Enseigner la morale du ministre

Le nouveau ministre (socialiste) français de l’éducation a frappé un grand coup en annonçant son « souhait » d’instaurer à la rentrée 2013 des cours de « morale laïque » pour les douze millions d’élèves français. Il savait ce qu’il faisait : une semaine plus tard, selon un sondage, neuf Français sur dix se montraient favorables à une telle mesure. Il ne semble pas exister de livre sur le thème « Peut-on enseigner la morale à l’école ? ». Il en existe bien un intitulé Faut-il enseigner la morale à l’école ? (Hervé Caudron, Hachette Éducation, 2007), mais il préjuge de la réponse à la première question (et répond, bien sûr, de manière normative, par un « oui » décidé). Le sujet de fond, le sujet difficile, est de savoir s’il est possible d’enseigner la morale à l’école et au lycée (puisque le ministre souhaite que les cours aient lieu jusqu’en terminale). Est-il possible d’organiser des cours de morale qui ne sombrent pas dans le ridicule ? La morale que le ministre a en tête est la morale « universelle », dit-il. Mais se contredit en disant et redisant qu’il s’agit de la morale « laïque », notion restrictive et exclusive, propre à l’héritage républicain français. Une morale historiquement et géographiquement située. Quels échos la notion de laïcité peut-elle donc rencontrer en Chine, au Japon, en Inde, dans le monde arabe, aux États-Unis et même chez nombre de nos voisins européens ? « La morale laïque c’est (…) distinguer le bien du mal ». La critique n’est que trop facile. On va enseigner si c’est bien ou mal pour un couple d’homosexuels de recourir à la fécondation in vitro. Pour un journal satirique de publier des caricatures du Prophète. Pour une prostituée indépendante d’exercer sa profession. Pour un élève de porter discrètement un insigne religieux . Pour un État de taxer les hauts revenus à 75% ... ou d’instaurer un enseignement de morale dans les établissements scolaires d’un régime centralisé. Pour cela, évidemment, il faudra former les enseignants eux-mêmes. Le ministre l’a prévu : « Je souhaite (…) que les questions de morale laïque soient enseignées à tous les professeurs. » Le ministre ne précise pas quels professeurs de morale vont enseigner la morale aux professeurs.

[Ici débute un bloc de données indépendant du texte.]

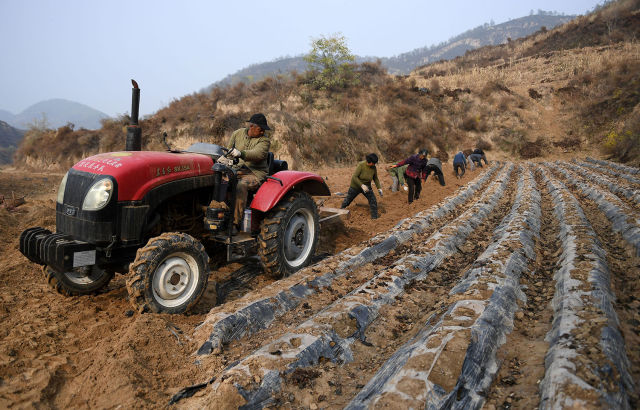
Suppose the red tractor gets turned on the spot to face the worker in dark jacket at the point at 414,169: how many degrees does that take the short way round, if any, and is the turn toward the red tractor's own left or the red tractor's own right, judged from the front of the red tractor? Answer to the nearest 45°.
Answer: approximately 180°

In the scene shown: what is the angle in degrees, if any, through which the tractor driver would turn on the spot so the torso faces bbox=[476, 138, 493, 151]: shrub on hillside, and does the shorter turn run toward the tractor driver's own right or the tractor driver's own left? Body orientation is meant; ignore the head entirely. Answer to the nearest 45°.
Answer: approximately 180°

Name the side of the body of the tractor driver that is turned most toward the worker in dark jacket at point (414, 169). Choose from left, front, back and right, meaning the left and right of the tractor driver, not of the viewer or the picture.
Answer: back

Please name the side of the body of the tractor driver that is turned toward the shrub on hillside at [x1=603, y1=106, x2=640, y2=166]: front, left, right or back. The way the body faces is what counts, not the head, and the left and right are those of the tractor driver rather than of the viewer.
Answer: back

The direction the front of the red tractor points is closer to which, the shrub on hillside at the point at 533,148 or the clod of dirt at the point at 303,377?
the clod of dirt

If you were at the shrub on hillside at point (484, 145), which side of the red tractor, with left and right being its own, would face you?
back

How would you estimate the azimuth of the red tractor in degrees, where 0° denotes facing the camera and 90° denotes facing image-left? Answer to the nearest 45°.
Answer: approximately 45°

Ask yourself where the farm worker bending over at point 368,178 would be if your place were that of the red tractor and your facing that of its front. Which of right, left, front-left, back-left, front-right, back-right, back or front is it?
back

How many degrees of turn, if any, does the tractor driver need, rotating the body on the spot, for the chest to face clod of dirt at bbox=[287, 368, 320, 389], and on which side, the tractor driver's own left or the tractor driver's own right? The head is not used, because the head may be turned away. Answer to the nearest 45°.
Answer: approximately 45° to the tractor driver's own left

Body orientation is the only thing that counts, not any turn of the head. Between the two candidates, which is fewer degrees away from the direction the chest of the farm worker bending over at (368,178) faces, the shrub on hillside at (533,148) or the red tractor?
the red tractor
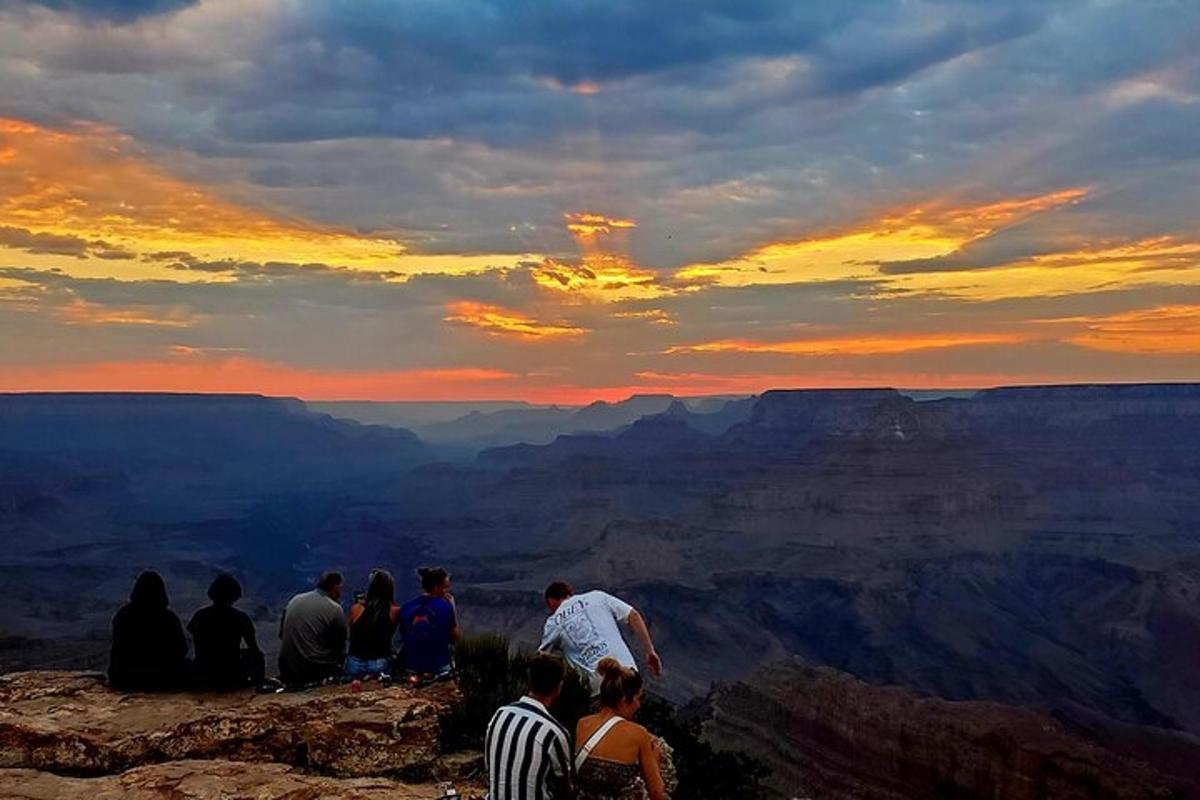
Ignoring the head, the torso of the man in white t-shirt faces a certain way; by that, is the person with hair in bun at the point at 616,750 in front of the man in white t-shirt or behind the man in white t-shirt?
behind

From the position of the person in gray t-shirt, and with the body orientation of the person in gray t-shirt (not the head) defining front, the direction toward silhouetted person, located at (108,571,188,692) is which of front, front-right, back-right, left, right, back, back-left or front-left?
back-left

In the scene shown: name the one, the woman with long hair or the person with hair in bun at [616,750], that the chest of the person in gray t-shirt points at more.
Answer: the woman with long hair

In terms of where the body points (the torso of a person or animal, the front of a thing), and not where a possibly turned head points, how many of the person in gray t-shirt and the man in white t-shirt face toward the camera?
0

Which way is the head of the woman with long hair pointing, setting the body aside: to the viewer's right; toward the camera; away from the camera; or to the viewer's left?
away from the camera

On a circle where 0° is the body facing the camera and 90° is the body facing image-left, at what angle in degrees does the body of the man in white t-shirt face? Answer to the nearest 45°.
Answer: approximately 135°

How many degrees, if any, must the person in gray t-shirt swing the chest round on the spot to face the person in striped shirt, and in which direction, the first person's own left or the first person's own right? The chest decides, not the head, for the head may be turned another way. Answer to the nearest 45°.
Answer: approximately 135° to the first person's own right

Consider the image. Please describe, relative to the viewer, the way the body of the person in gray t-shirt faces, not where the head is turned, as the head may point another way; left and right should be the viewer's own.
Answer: facing away from the viewer and to the right of the viewer
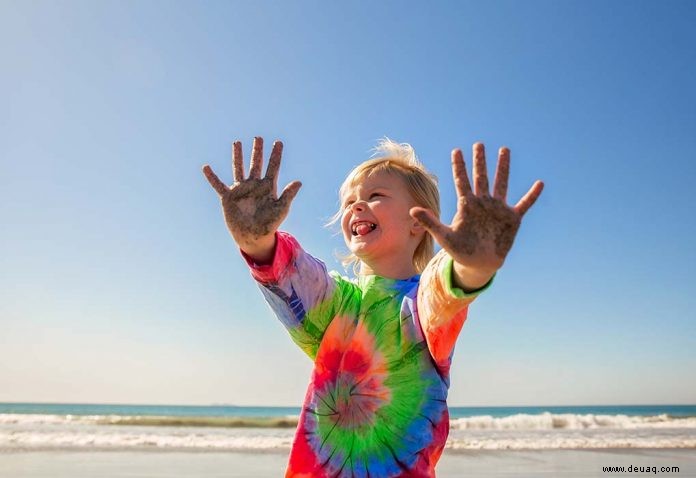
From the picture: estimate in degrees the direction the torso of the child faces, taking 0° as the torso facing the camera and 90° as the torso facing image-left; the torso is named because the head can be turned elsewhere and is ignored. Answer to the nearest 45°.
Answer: approximately 45°
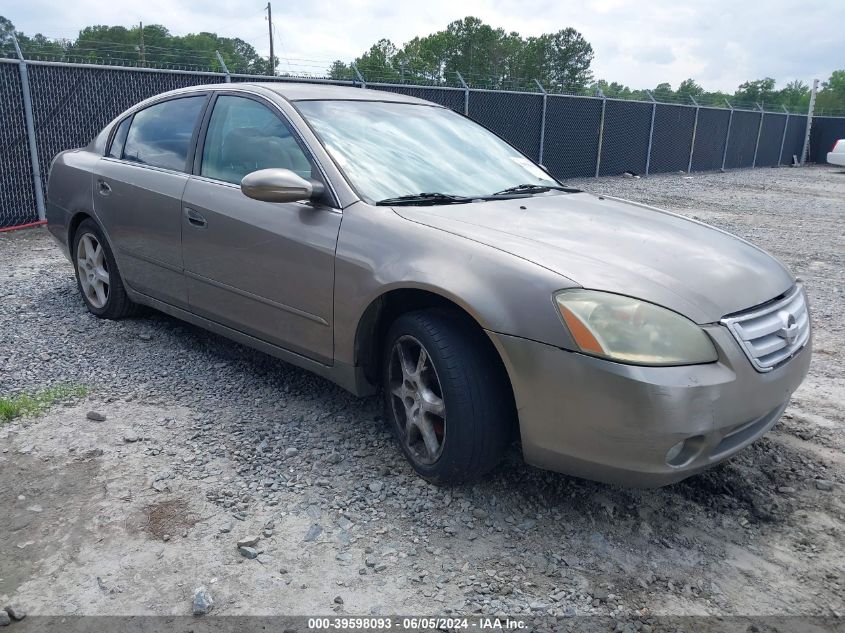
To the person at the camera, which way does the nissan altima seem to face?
facing the viewer and to the right of the viewer

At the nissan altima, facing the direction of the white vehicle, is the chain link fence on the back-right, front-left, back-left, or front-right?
front-left

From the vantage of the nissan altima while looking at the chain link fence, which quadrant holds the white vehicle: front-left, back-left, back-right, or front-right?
front-right

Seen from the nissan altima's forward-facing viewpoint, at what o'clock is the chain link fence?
The chain link fence is roughly at 8 o'clock from the nissan altima.

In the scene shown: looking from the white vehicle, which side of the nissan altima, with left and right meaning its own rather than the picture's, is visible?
left
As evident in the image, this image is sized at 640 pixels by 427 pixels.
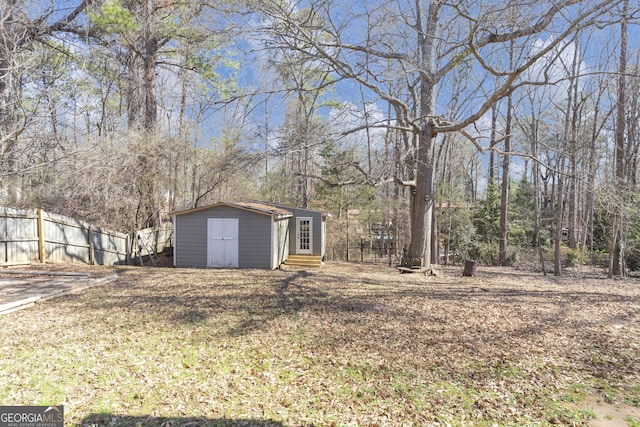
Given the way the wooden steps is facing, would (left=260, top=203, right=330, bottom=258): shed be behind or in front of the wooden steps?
behind

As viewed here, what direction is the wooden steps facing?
toward the camera

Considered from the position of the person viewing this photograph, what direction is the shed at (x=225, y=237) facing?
facing the viewer

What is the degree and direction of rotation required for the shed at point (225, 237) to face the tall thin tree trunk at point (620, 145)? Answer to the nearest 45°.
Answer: approximately 90° to its left

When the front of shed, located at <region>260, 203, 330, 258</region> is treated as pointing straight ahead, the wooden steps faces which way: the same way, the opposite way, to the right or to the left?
the same way
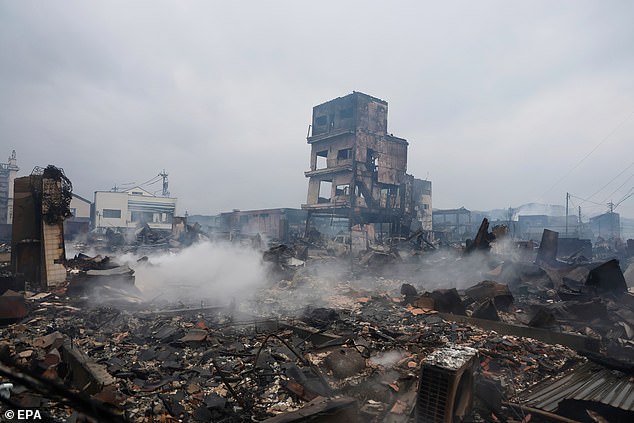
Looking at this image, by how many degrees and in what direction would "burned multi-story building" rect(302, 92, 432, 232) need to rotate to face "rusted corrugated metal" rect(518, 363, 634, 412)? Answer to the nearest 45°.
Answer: approximately 45° to its left

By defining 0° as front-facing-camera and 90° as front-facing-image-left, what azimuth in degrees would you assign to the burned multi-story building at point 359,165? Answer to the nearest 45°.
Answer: approximately 45°

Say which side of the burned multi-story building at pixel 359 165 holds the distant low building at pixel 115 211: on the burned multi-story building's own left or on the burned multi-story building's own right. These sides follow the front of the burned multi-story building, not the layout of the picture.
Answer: on the burned multi-story building's own right

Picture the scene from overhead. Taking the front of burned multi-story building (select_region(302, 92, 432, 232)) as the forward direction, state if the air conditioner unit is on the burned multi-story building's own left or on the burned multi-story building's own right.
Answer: on the burned multi-story building's own left
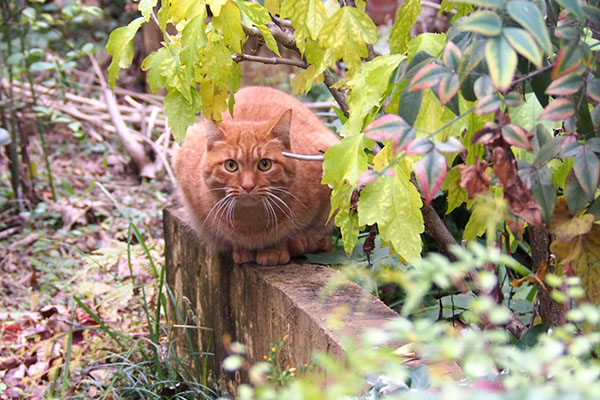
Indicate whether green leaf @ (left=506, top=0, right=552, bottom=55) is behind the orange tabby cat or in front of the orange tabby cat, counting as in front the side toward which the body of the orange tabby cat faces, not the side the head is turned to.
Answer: in front

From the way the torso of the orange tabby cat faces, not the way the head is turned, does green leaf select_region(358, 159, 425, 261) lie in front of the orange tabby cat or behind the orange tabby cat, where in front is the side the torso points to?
in front

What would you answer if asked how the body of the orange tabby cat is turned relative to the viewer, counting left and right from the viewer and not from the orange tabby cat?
facing the viewer

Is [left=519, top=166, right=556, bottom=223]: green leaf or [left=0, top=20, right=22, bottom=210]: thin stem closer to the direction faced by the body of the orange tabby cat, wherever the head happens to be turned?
the green leaf
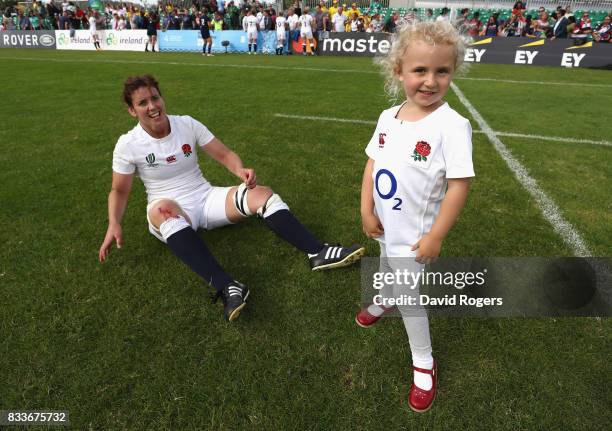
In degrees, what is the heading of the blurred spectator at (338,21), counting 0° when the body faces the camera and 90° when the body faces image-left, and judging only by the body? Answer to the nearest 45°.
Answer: approximately 0°

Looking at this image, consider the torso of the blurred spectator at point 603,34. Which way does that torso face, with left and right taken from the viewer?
facing the viewer and to the left of the viewer

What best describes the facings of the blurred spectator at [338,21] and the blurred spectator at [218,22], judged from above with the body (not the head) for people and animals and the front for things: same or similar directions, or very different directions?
same or similar directions

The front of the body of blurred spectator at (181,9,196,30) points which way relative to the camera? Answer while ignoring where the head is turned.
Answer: toward the camera

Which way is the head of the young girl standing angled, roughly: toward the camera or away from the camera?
toward the camera

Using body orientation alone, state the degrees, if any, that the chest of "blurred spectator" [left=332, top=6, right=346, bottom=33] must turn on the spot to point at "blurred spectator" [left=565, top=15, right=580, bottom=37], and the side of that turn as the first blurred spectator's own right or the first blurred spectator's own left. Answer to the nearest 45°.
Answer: approximately 45° to the first blurred spectator's own left

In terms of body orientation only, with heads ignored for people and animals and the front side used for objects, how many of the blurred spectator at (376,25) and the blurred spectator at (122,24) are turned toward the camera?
2

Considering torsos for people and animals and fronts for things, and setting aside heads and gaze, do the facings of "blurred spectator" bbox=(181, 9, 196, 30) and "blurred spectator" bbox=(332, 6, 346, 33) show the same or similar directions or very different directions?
same or similar directions

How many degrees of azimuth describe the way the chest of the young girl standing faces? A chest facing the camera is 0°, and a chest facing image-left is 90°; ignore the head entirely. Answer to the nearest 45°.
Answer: approximately 45°

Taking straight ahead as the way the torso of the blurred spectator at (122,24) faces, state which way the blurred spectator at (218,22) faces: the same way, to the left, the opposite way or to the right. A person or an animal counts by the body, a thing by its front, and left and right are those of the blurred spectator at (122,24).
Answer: the same way

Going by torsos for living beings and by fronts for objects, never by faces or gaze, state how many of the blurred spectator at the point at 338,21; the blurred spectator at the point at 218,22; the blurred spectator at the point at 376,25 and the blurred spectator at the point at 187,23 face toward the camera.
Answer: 4

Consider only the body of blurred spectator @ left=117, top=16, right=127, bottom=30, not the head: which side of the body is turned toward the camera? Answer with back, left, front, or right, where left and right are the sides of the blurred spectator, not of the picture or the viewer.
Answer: front

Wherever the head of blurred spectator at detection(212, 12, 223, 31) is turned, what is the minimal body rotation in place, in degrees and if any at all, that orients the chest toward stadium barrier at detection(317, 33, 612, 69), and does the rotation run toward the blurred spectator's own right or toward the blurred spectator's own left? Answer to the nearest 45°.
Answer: approximately 45° to the blurred spectator's own left

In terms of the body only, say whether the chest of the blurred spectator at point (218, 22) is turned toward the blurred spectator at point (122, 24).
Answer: no
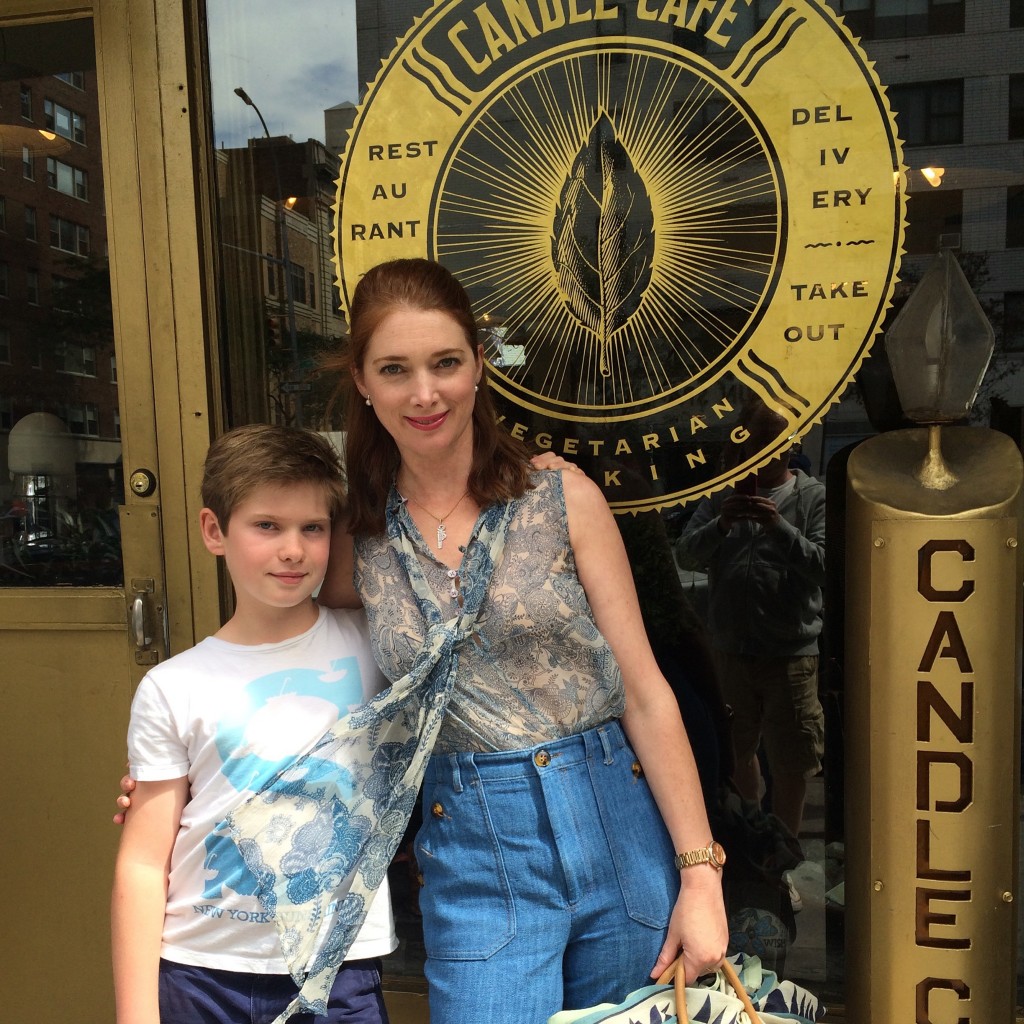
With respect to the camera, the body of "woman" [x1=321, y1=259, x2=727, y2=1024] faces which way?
toward the camera

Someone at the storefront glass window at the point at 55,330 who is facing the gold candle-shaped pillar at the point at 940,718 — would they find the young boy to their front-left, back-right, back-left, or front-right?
front-right

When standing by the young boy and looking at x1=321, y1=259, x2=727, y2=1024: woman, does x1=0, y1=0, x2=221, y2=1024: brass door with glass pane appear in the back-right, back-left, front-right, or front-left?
back-left

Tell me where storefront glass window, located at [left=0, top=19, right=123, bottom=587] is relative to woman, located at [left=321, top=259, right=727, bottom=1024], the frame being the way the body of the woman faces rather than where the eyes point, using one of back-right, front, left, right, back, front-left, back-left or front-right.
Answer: back-right

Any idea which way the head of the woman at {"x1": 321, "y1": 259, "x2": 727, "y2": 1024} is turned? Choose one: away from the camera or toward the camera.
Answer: toward the camera

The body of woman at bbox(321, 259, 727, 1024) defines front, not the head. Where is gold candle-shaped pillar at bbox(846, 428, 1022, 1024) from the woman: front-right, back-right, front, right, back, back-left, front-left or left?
left

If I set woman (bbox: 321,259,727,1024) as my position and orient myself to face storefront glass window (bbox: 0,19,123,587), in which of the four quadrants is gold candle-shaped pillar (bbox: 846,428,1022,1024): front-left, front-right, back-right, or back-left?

Qu’il existe des principes de « morale universelle », c’est probable. Peut-être même sont-ils inscrits dans nos gènes (lire « Les gènes du bien et du mal », Books, mai-juin 2010). Mais ils sont peu nombreux et leur énoncé fait problème. Au cinquième siècle de notre, c’était une interrogation centrale, presque obsessionnelle de Socrate de savoir si la morale peut être enseignée, même en dehors du cadre scolaire, par les parents par exemple. Si la question de Socrate elle était résolue, cela se saurait.